Prosecutors in Brazil are seeking to renew charges against Santos in relation to a 2008 criminal case, a spokesperson for the Rio de Janeiro prosecutor’s office tells ABC News.

The case involves Santos allegedly paying for goods with a stolen checkbook when he was 19, the prosecutor’s spokesperson said. He is accused of forging two checks for $400 to buy clothes for him and a friend, the spokesperson said.

Prosecutors intend to charge him with two counts for alleged fraud, including theft and the check forgery, with each count punishable by up to five years in prison, according to the spokesperson.

An official in the prosecutor’s office told ABC News, however, that the likely punishment if convicted would be a fine.

The Rio de Janeiro prosecutor’s office on Tuesday will petition the court to revive the charges, then notify the U.S. Justice Department about the case, the spokesperson said.

An attorney for Santos did not respond to multiple requests for comment from ABC News but told The New York Times: “I am in the process of engaging local counsel to address this alleged complaint against my client.”

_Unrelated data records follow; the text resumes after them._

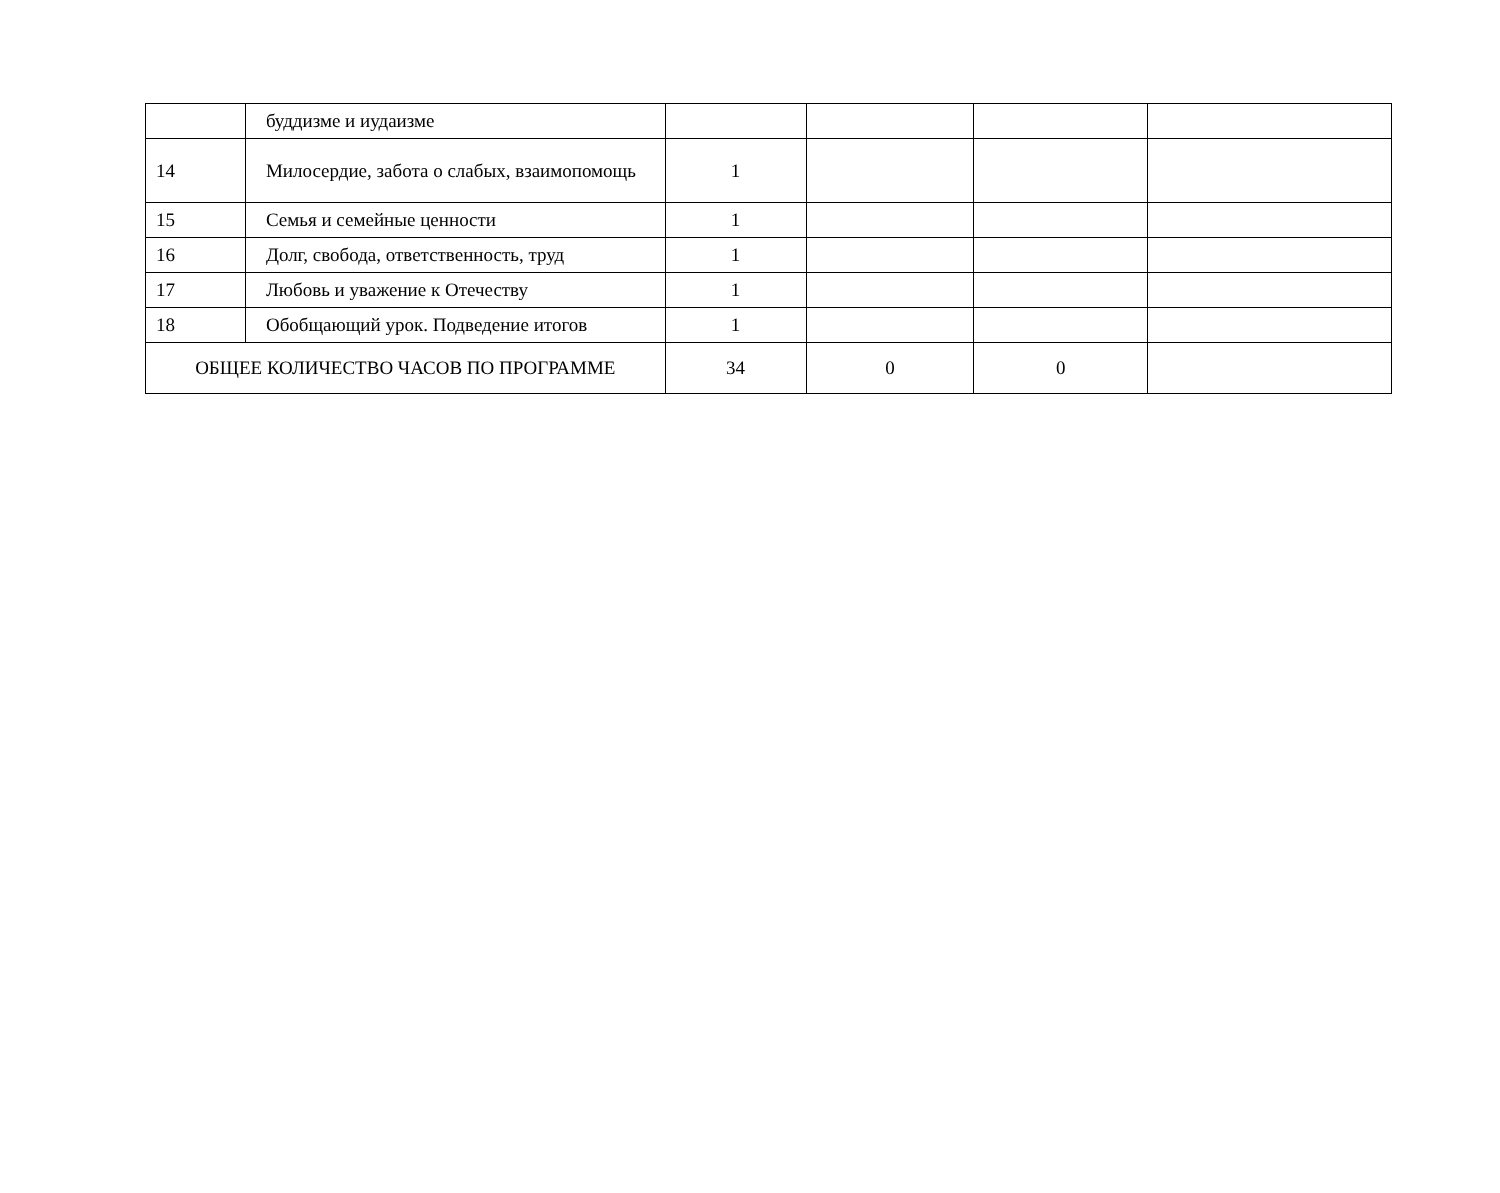| | буддизме и иудаизме | | | | |
| 14 | Милосердие, забота о слабых, взаимопомощь | 1 | | | |
| 15 | Семья и семейные ценности | 1 | | | |
| 16 | Долг, свобода, ответственность, труд | 1 | | | |
| 17 | Любовь и уважение к Отечеству | 1 | | | |
| 18 | Обобщающий урок. Подведение итогов | 1 | | | |
| ОБЩЕЕ КОЛИЧЕСТВО ЧАСОВ ПО ПРОГРАММЕ | | 34 | 0 | 0 | |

In an interview with The New York Post last week, Santos flatly denied any legal wrongdoing.

“I am not a criminal here — not here or in Brazil or any jurisdiction in the world,” he said. “Absolutely not. That didn’t happen.”

Prosecutors in Brazil had suspended the case because they didn’t know where Santos, whose family is Brazilian, was living, the spokesperson said.

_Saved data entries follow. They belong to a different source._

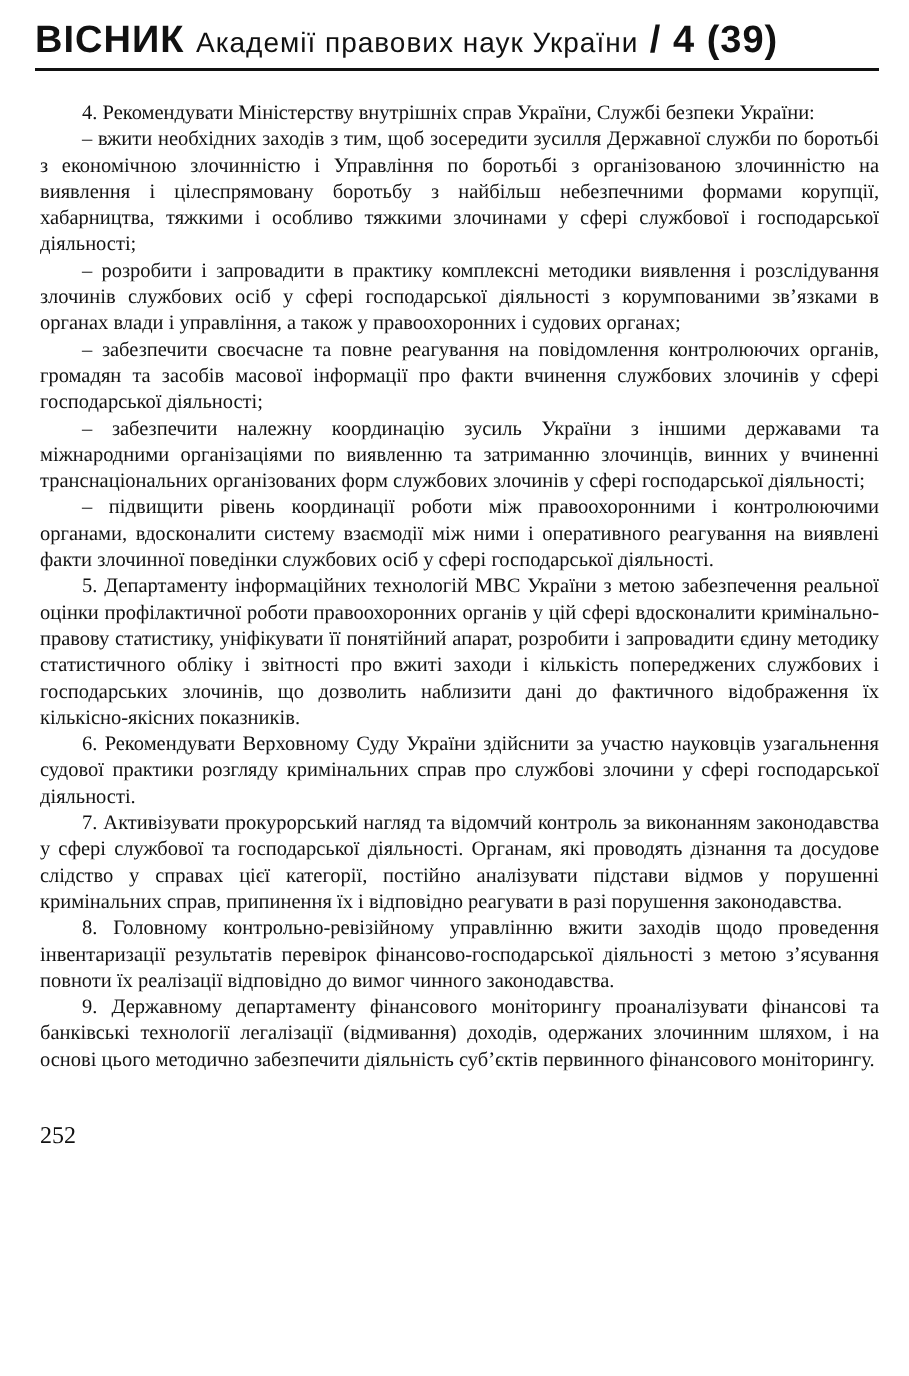ВІСНИК Академії правових наук України / 4 (39)
4. Рекомендувати Міністерству внутрішніх справ України, Службі безпеки України:
– вжити необхідних заходів з тим, щоб зосередити зусилля Державної служби по боротьбі з економічною злочинністю і Управління по боротьбі з організованою злочинністю на виявлення і цілеспрямовану боротьбу з найбільш небезпечними формами корупції, хабарництва, тяжкими і особливо тяжкими злочинами у сфері службової і господарської діяльності;
– розробити і запровадити в практику комплексні методики виявлення і розслідування злочинів службових осіб у сфері господарської діяльності з корумпованими зв’язками в органах влади і управління, а також у правоохоронних і судових органах;
– забезпечити своєчасне та повне реагування на повідомлення контролюючих органів, громадян та засобів масової інформації про факти вчинення службових злочинів у сфері господарської діяльності;
– забезпечити належну координацію зусиль України з іншими державами та міжнародними організаціями по виявленню та затриманню злочинців, винних у вчиненні транснаціональних організованих форм службових злочинів у сфері господарської діяльності;
– підвищити рівень координації роботи між правоохоронними і контролюючими органами, вдосконалити систему взаємодії між ними і оперативного реагування на виявлені факти злочинної поведінки службових осіб у сфері господарської діяльності.
5. Департаменту інформаційних технологій МВС України з метою забезпечення реальної оцінки профілактичної роботи правоохоронних органів у цій сфері вдосконалити кримінально-правову статистику, уніфікувати її понятійний апарат, розробити і запровадити єдину методику статистичного обліку і звітності про вжиті заходи і кількість попереджених службових і господарських злочинів, що дозволить наблизити дані до фактичного відображення їх кількісно-якісних показників.
6. Рекомендувати Верховному Суду України здійснити за участю науковців узагальнення судової практики розгляду кримінальних справ про службові злочини у сфері господарської діяльності.
7. Активізувати прокурорський нагляд та відомчий контроль за виконанням законодавства у сфері службової та господарської діяльності. Органам, які проводять дізнання та досудове слідство у справах цієї категорії, постійно аналізувати підстави відмов у порушенні кримінальних справ, припинення їх і відповідно реагувати в разі порушення законодавства.
8. Головному контрольно-ревізійному управлінню вжити заходів щодо проведення інвентаризації результатів перевірок фінансово-господарської діяльності з метою з’ясування повноти їх реалізації відповідно до вимог чинного законодавства.
9. Державному департаменту фінансового моніторингу проаналізувати фінансові та банківські технології легалізації (відмивання) доходів, одержаних злочинним шляхом, і на основі цього методично забезпечити діяльність суб’єктів первинного фінансового моніторингу.
252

But that changed after Santos was elected in November to represent New York’s 3rd Congressional District, then made headlines because he admitted to embellishing or lying about parts of his background such as his education and work history.

A further timeline for the Brazilian case was not immediately clear. The Times reported that a charge was approved against Santos there in September 2011, though he was living in New York City that next month.

According to the Times, prosecutors will have to request that Santos respond. The case can move forward after he is notified, which will require Brazilian authorities to relay information through the Justice Department. Santos could also be tried in absentia — if he is not present in Brazil.

Separately, federal prosecutors in New York are looking into public filings by Santos amid questions about his wealth, sources previously told ABC News. The sources were careful not to characterize it as a formal investigation.

The New York attorney general is also looking at an animal rescue charity tied to Santos along with an address in Queens where Santos was registered to vote, sources have said.

In addition, the Nassau County district attorney’s office in New York is probing Santos, a spokesman for the office told ABC News, while the neighboring Queens County district attorney’s office is reviewing whether any crimes were committed, a spokesperson for that office said.

The embattled politician has said on Fox News that he is “not a fraud.”

“I believe that in order to move past this and move forward … I have to face my mistakes and I’m facing them,” Santos said in a December interview on Fox News.

Amid the controversy, he has said he intends to take his seat and serve his constituents. He declined to answer questions from reporters when he arrived on Capitol Hill on Tuesday.

Privately, Santos has told local leaders he will not seek reelection in 2024, according to the Nassau County Republican Chairman Joseph G. Cairo Jr., who is in Santos’ district.

“I will be effective. I will be good,” Santos told The New York Post last week.

He and other members-elect will be sworn in after the new Congress convenes and elects a House speaker.